Die Firma Biogen schreibt, Spinraza sei mit 10 Studien und 11 000 Patienten gut erforscht. Nach fast fünf Jahren würden alle behandelten Patienten noch leben – fast alle könnten sogar gehen. Die Firma Alnylam erklärt, im Verhältnis zur kleinen Gruppe Betroffener handle es sich um grosse Studien. Die Mittel seien sicher.

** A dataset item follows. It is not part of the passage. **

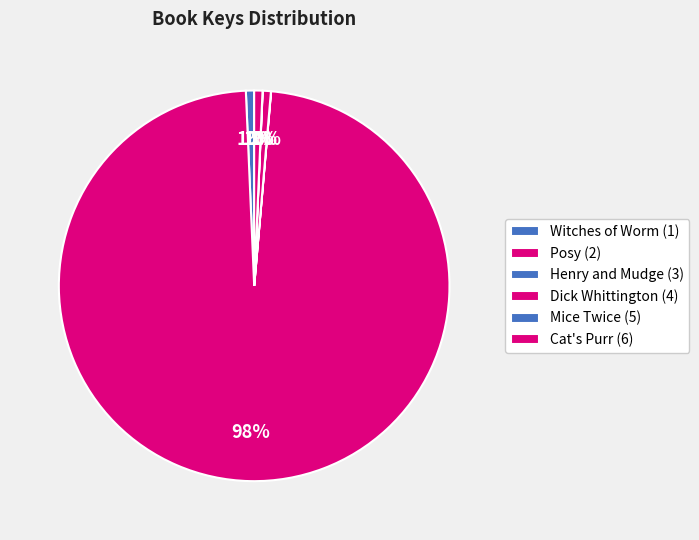

What is the smallest slice in the pie chart?

Mice Twice (5)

So funktionieren Rna-Medikamente
- mRNA (messenger RNA): mRNA ist genetisches Material, das den Bauplan für ein Eiweiss enthält. Kann der Körper ein wichtiges Eiweiss nicht selber herstellen, spritzt man ihm fremde mRNA mit den fehlenden Informationen. Ähnliches passiert bei der mRNAImpfung gegen Covid19. Hier spritzt man dem Körper den Bauplan für ein Eiweiss, das auf der Hülle des Coronavirus sitzt. Der Körper produziert jetzt das fremde Eiweiss – und Antikörper, die das Eiweiss neutralisieren. Das Immunsystem erkennt ab jetzt Coronaviren und kann sie bekämpfen.
- siRNA (small interfering RNA) / aRNA (antisense RNA): siRNA verhindert, dass die körpereigene mRNA ein schädliches Eiweiss herstellt. aRNA kann mRNA nicht nur blockieren, sondern auch aktivieren.